Excerpts from a dataset:
╔══

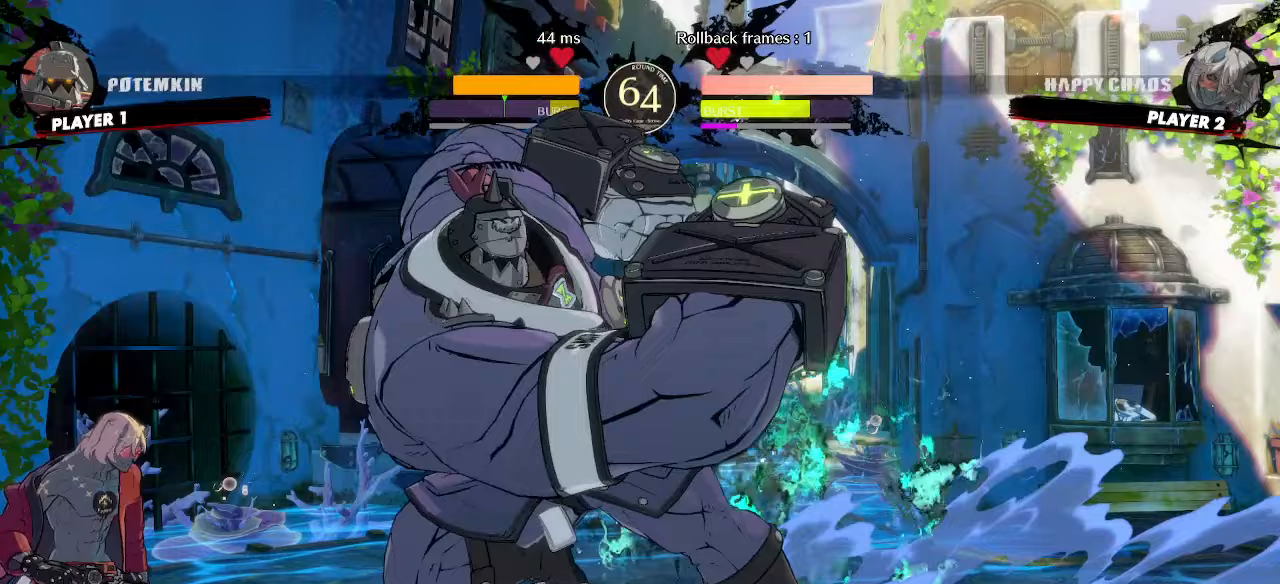
{"dt_ms": 500, "buttons": ["DPAD_DOWN", "DPAD_LEFT"], "events": []}
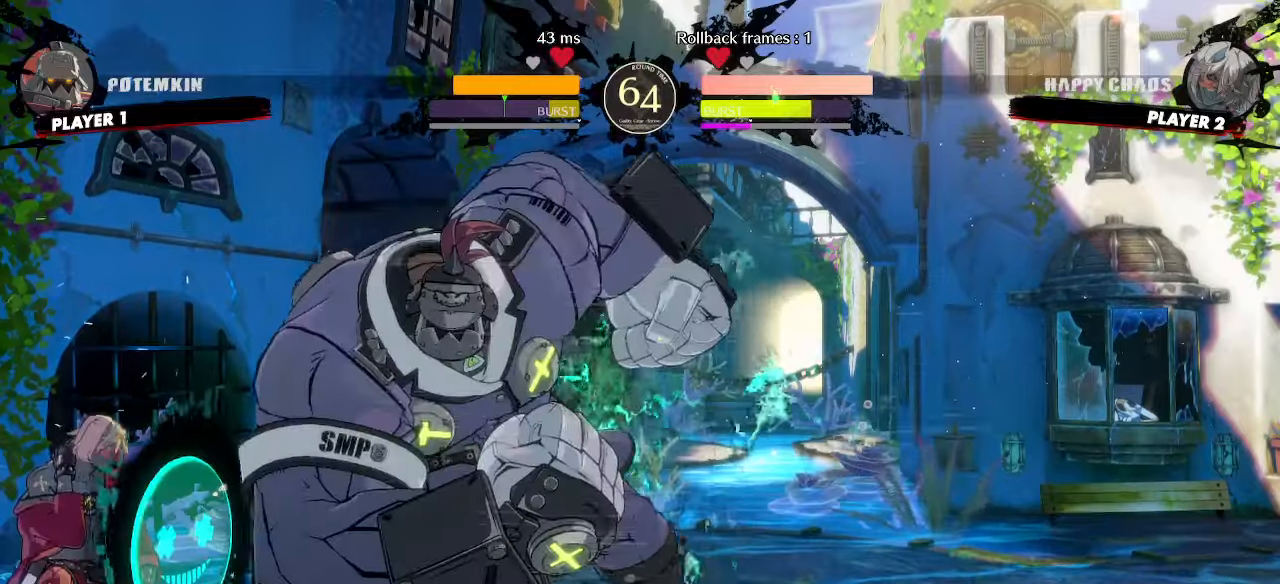
{"dt_ms": 500, "buttons": ["DPAD_DOWN", "DPAD_LEFT"], "events": []}
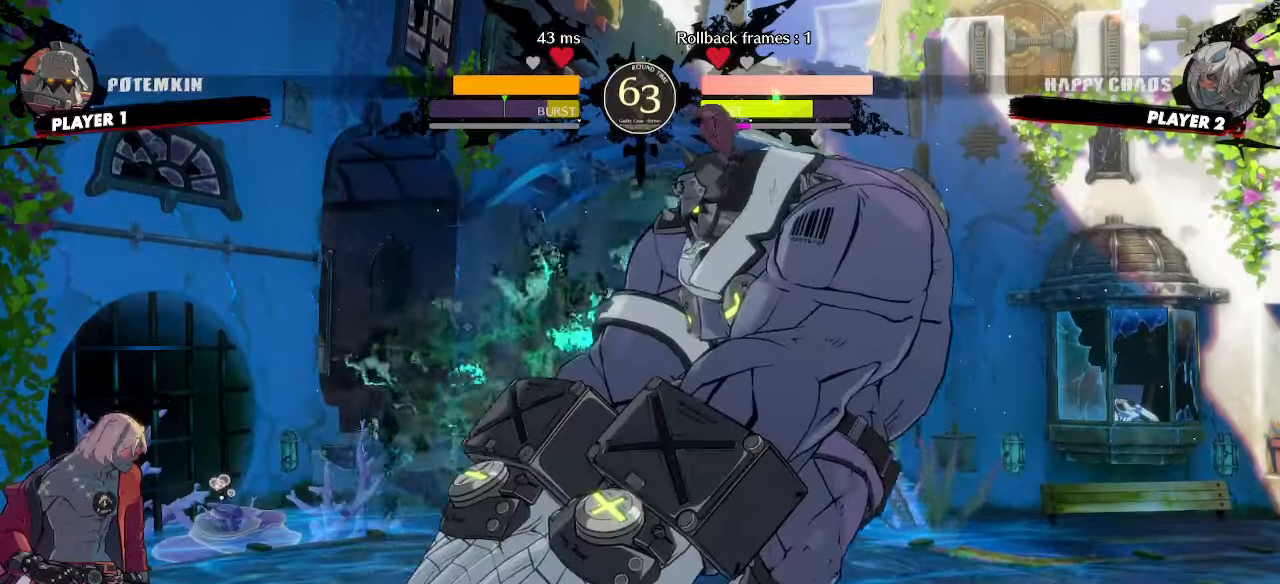
{"dt_ms": 1000, "buttons": []}
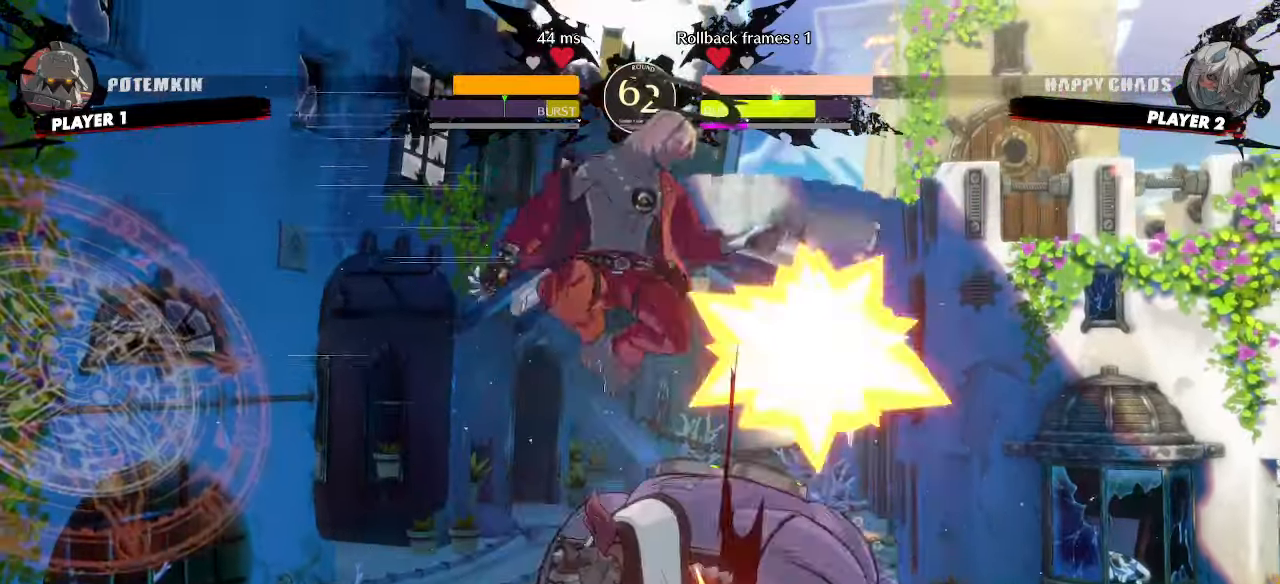
{"dt_ms": 500, "buttons": [], "events": []}
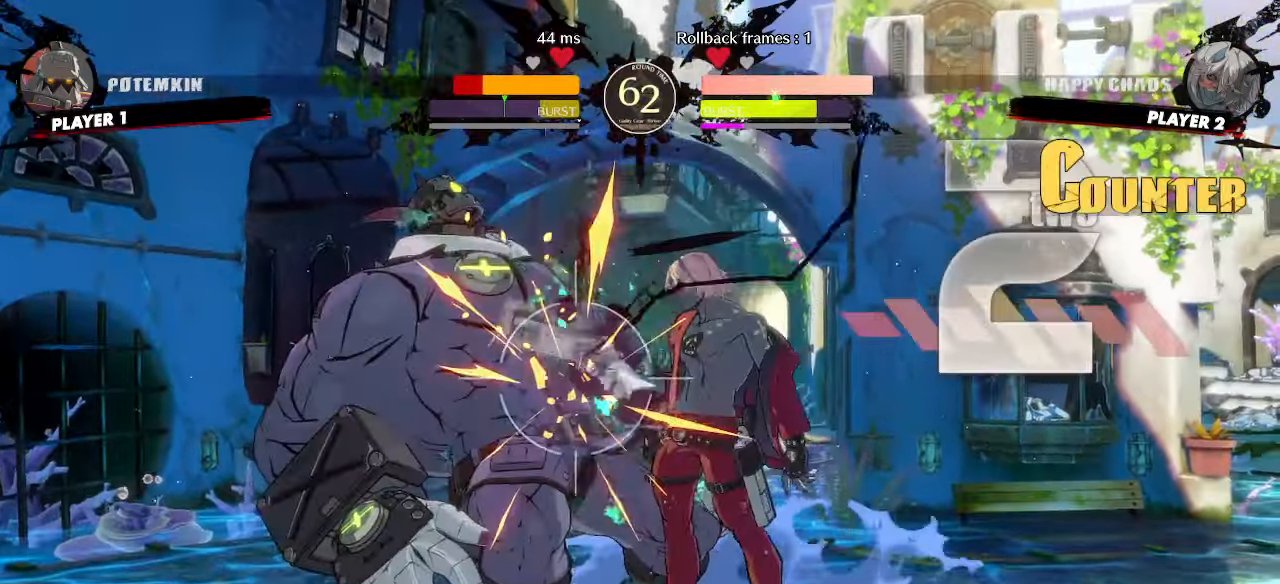
{"dt_ms": 500, "buttons": []}
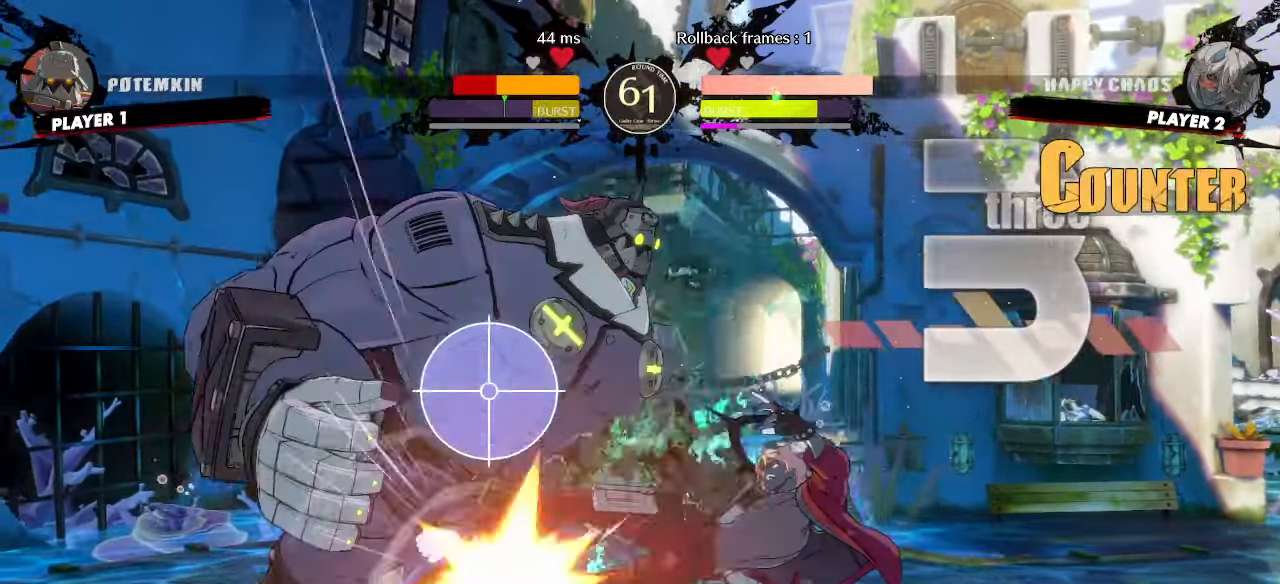
{"dt_ms": 500, "buttons": [], "events": [[50, "DPAD_DOWN", "down"], [150, "DPAD_DOWN", "up"]]}
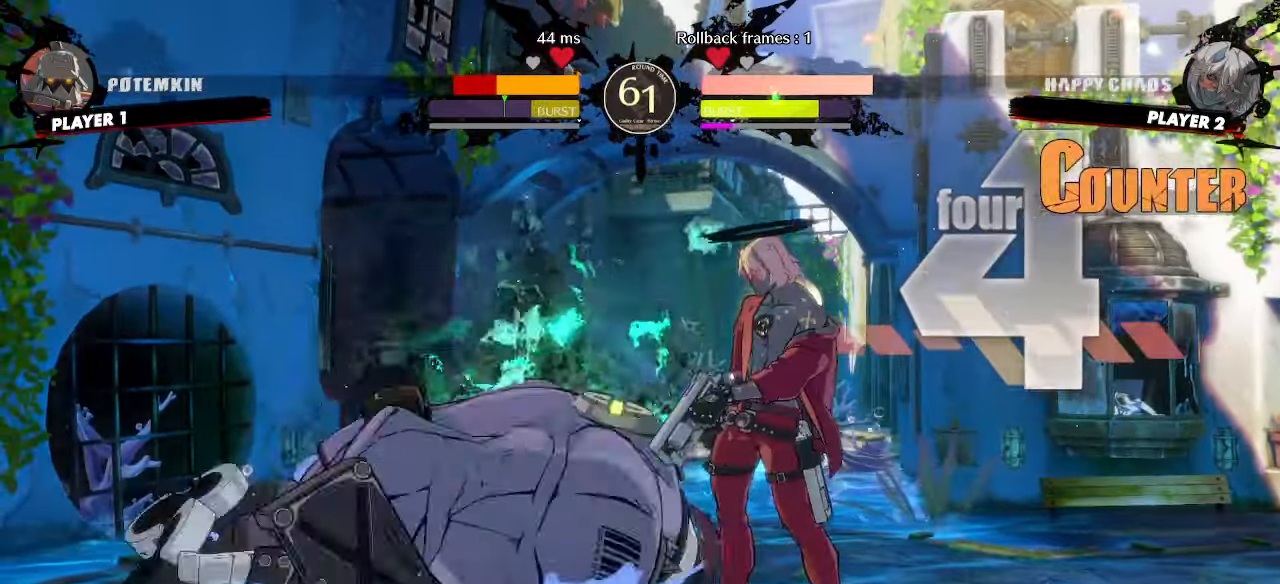
{"dt_ms": 500, "buttons": [], "events": []}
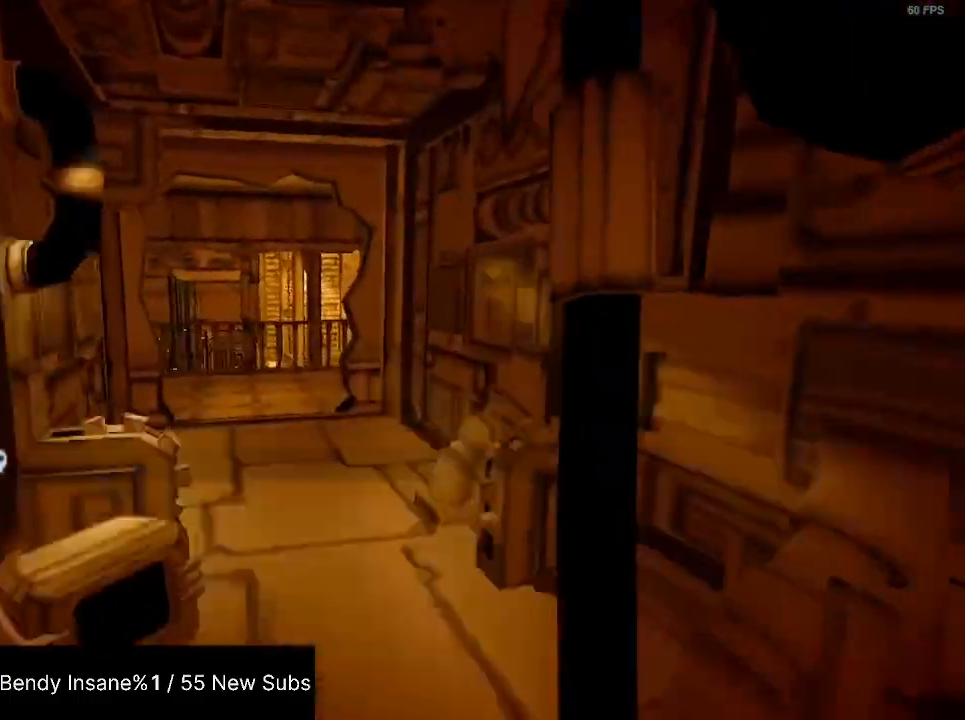
Gameplay with keyboard and mouse; each line is a JSON object with the keys and mouse buttons held at the frame after it. "events" lists presses ("down") and releases ("up") of "1", "2", "3", "4", "5", "a", "alt", "c", "caps_lock", "ctrl", "d", "e", "f", "g", "q", "r", "s", "shift", "space", "t", "tab", "v", "w", "x", "z", "mouse_left", "mouse_wheel" and "mouse_right" between this image and that frame as [ms after this image, input, new state], when the widget could be followed in between. "mouse_left", "mouse_wheel", "mouse_right" = the "left", "wheel", "right" buttons of the "mouse" list. No other keys are recorded. "wheel" means that the mouse wheel is clicked or scrolled. Not read: mouse_move.
{"keys": ["shift", "w"], "mouse": ["left"], "events": [[33, "mouse_left", "down"], [133, "mouse_left", "up"], [167, "mouse_left", "down"], [267, "mouse_left", "up"], [300, "mouse_left", "down"]]}
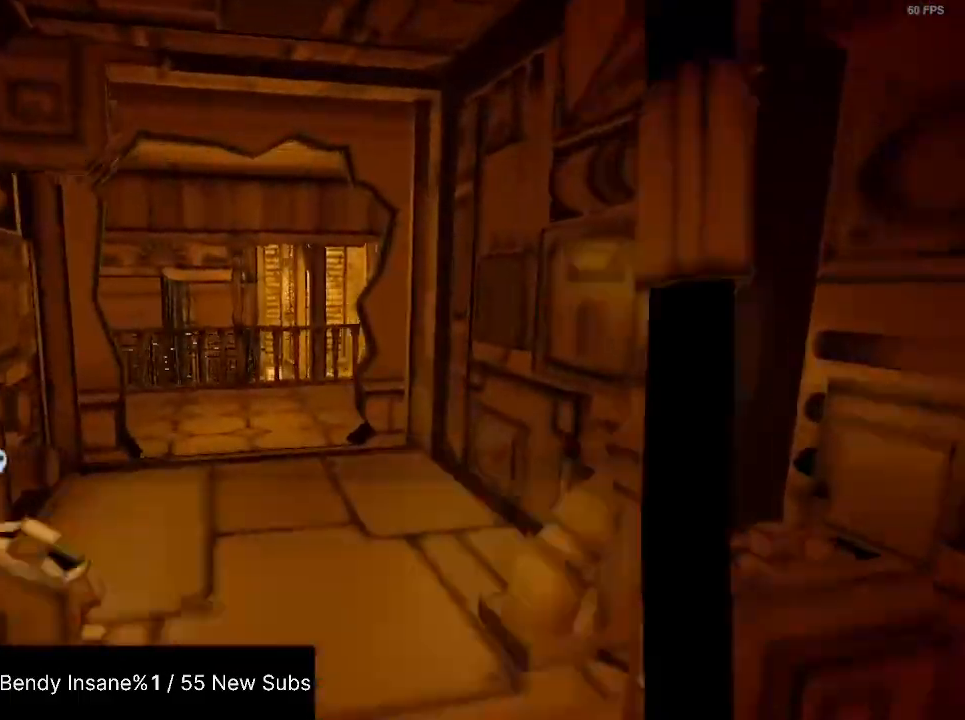
{"keys": ["shift", "w"], "mouse": [], "events": [[100, "mouse_left", "up"], [133, "mouse_left", "down"], [233, "mouse_left", "up"], [267, "mouse_left", "down"], [367, "mouse_left", "up"], [433, "mouse_left", "down"], [500, "mouse_left", "up"]]}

╚══

WHAT THE TASK ASKS: The data must be reproduced exactly, and no picture may appear in the copy.

FINISHED EXERCISE:
{"dt_ms": 500, "buttons": ["DPAD_DOWN", "DPAD_LEFT"], "events": []}
{"dt_ms": 500, "buttons": ["DPAD_DOWN", "DPAD_LEFT"], "events": []}
{"dt_ms": 1000, "buttons": []}
{"dt_ms": 500, "buttons": [], "events": []}
{"dt_ms": 500, "buttons": []}
{"dt_ms": 500, "buttons": [], "events": [[50, "DPAD_DOWN", "down"], [150, "DPAD_DOWN", "up"]]}
{"dt_ms": 500, "buttons": [], "events": []}
Gameplay with keyboard and mouse; each line is a JSON object with the keys and mouse buttons held at the frame after it. "events" lists presses ("down") and releases ("up") of "1", "2", "3", "4", "5", "a", "alt", "c", "caps_lock", "ctrl", "d", "e", "f", "g", "q", "r", "s", "shift", "space", "t", "tab", "v", "w", "x", "z", "mouse_left", "mouse_wheel" and "mouse_right" between this image and that frame as [ms after this image, input, new state], when the widget could be followed in between. "mouse_left", "mouse_wheel", "mouse_right" = the "left", "wheel", "right" buttons of the "mouse" list. No other keys are recorded. "wheel" means that the mouse wheel is clicked or scrolled. Not read: mouse_move.
{"keys": ["shift", "w"], "mouse": ["left"], "events": [[33, "mouse_left", "down"], [133, "mouse_left", "up"], [167, "mouse_left", "down"], [267, "mouse_left", "up"], [300, "mouse_left", "down"]]}
{"keys": ["shift", "w"], "mouse": [], "events": [[100, "mouse_left", "up"], [133, "mouse_left", "down"], [233, "mouse_left", "up"], [267, "mouse_left", "down"], [367, "mouse_left", "up"], [433, "mouse_left", "down"], [500, "mouse_left", "up"]]}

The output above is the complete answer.